SOURCE EXTRACT:
★ ★ ★

The property consists of a mosaic of even-aged stands of Douglas-fir, of which a large part is old growth. The stands are classified in age classes of 20 years each. When part of a stand is cut, reforestation follows immediately by planting whatever area was cut with one-year-old seedlings. The price of timber is $100/Mbf, the cost of reforestation is $200 per acre, and the interest rate is 3 percent per year.
The yield per acre of a stand, Yi, depends only on its age-class, i, as shown in column B. The initial forest state is shown column C. At the beginning of period 1, there are 500 acres in age class 1(trees aged 1 to 20 years),500 acres in age class 2, and so on, up to 4000 acres in age class 8(trees 141 years old and older; there is no upper age limit for trees in age class 8). You will design a management plan over the next 100 years (p =5 periods of 20 years each). This plan is defined by the area cut in each age class in each period (Xij). To begin, you plan on cutting 25% of the total forest area in each 20-year period, preferentially cutting from the oldest age classes. You will then explore other management plans that depend on the objectives you set.
Maximize Landscape Diversity
Task 4
Develop a plan that maximizes landscape diversity in the sense that it maximizes the smallest area in any age class and period (Amin). You are no longer required to cut 25% of the forest each period. The plan should also end with a steady-state (sustainable) forest.
Create a new worksheet by copying the current worksheet. Name it Landscape Diversity.

★ ★ ★

BRIEF A:
Reproduce the Douglas-fir management text in full, word for word.

MATERIALS PROVIDED:
★ ★ ★

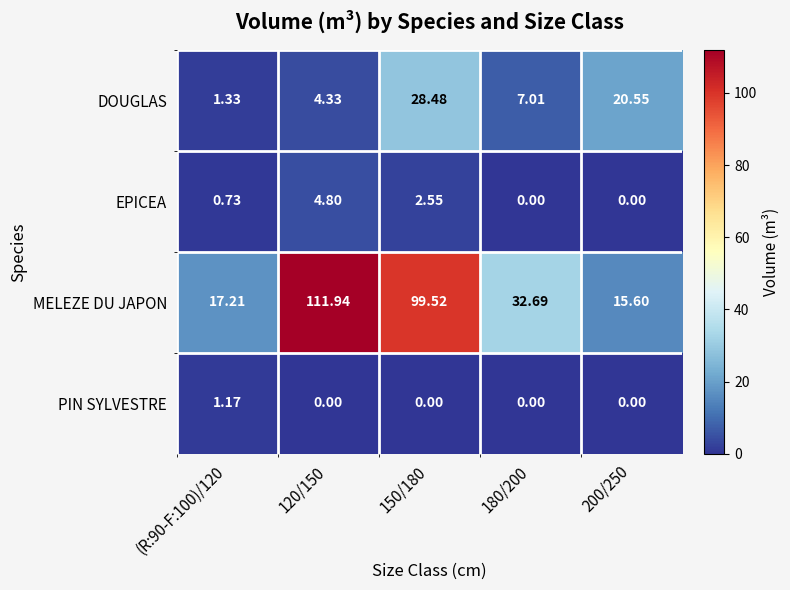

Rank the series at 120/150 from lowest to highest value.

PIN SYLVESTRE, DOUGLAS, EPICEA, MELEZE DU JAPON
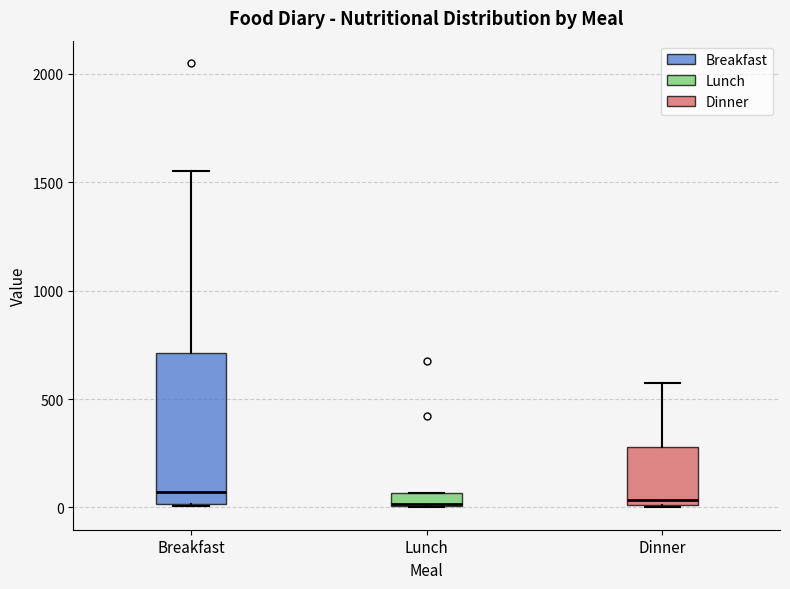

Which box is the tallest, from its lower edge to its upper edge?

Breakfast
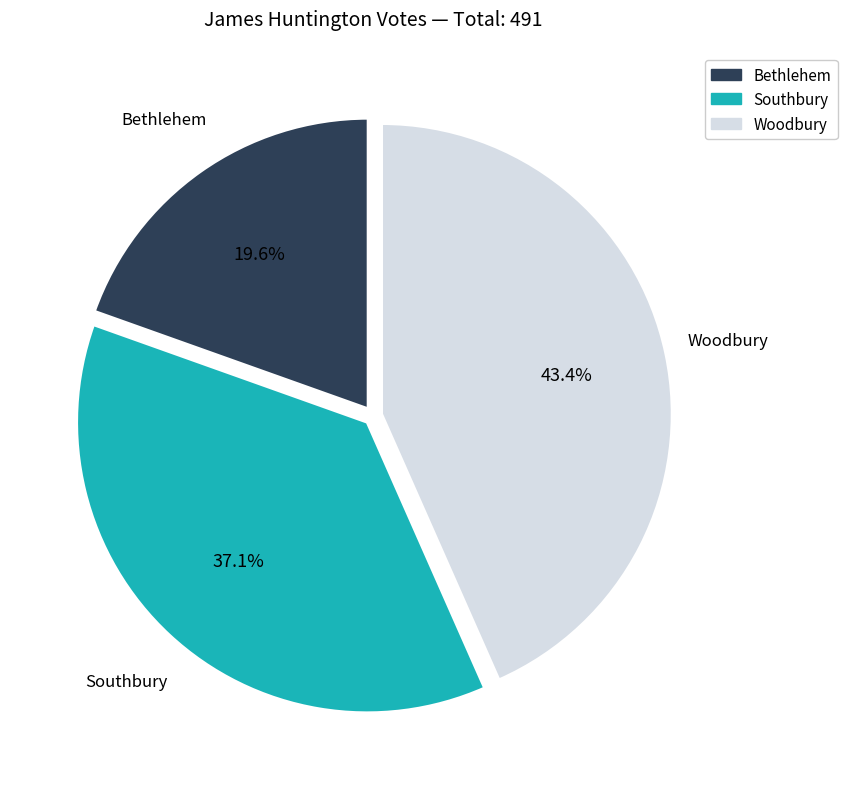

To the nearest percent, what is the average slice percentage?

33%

★ ★ ★

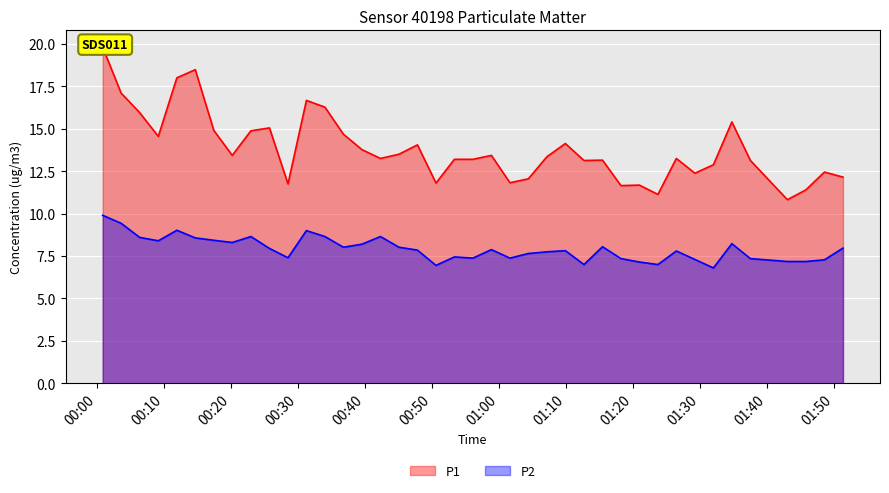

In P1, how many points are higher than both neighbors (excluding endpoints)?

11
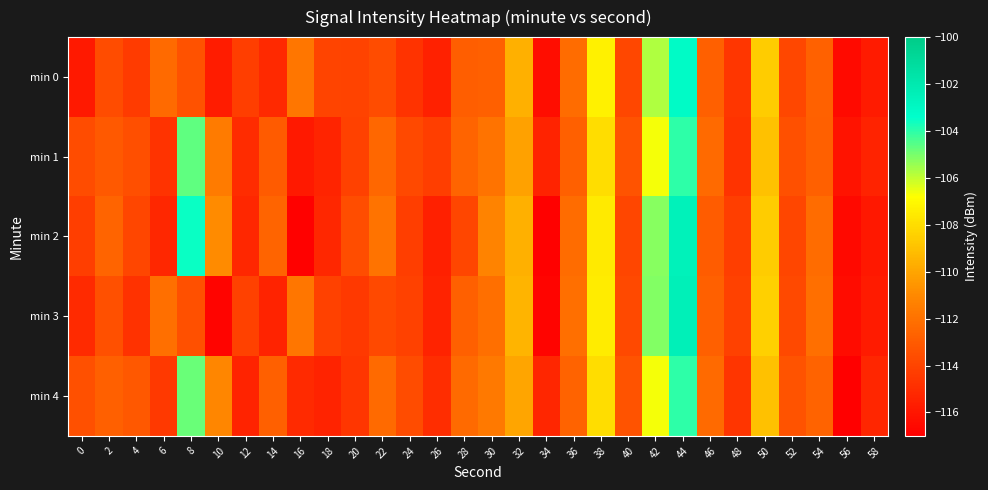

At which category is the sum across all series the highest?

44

★ ★ ★

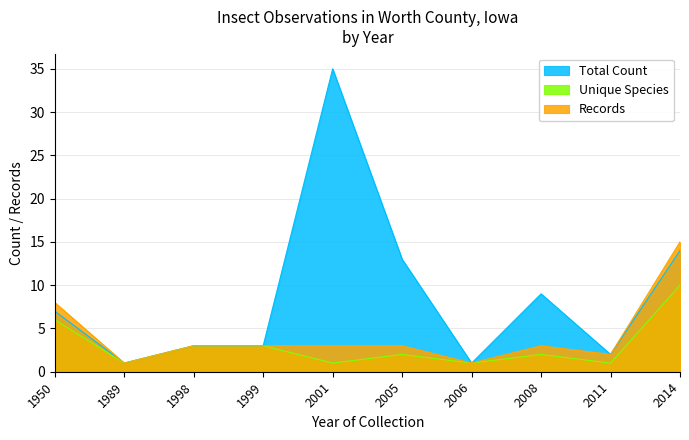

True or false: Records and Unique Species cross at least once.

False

★ ★ ★

BRIEF B:
How many lines in the entries contain the word "highest"? Reply with the number alone.

TASK OUTPUT A:
The property consists of a mosaic of even-aged stands of Douglas-fir, of which a large part is old growth. The stands are classified in age classes of 20 years each. When part of a stand is cut, reforestation follows immediately by planting whatever area was cut with one-year-old seedlings. The price of timber is $100/Mbf, the cost of reforestation is $200 per acre, and the interest rate is 3 percent per year.
The yield per acre of a stand, Yi, depends only on its age-class, i, as shown in column B. The initial forest state is shown column C. At the beginning of period 1, there are 500 acres in age class 1(trees aged 1 to 20 years),500 acres in age class 2, and so on, up to 4000 acres in age class 8(trees 141 years old and older; there is no upper age limit for trees in age class 8). You will design a management plan over the next 100 years (p =5 periods of 20 years each). This plan is defined by the area cut in each age class in each period (Xij). To begin, you plan on cutting 25% of the total forest area in each 20-year period, preferentially cutting from the oldest age classes. You will then explore other management plans that depend on the objectives you set.
Maximize Landscape Diversity
Task 4
Develop a plan that maximizes landscape diversity in the sense that it maximizes the smallest area in any age class and period (Amin). You are no longer required to cut 25% of the forest each period. The plan should also end with a steady-state (sustainable) forest.
Create a new worksheet by copying the current worksheet. Name it Landscape Diversity.

TASK OUTPUT B:
2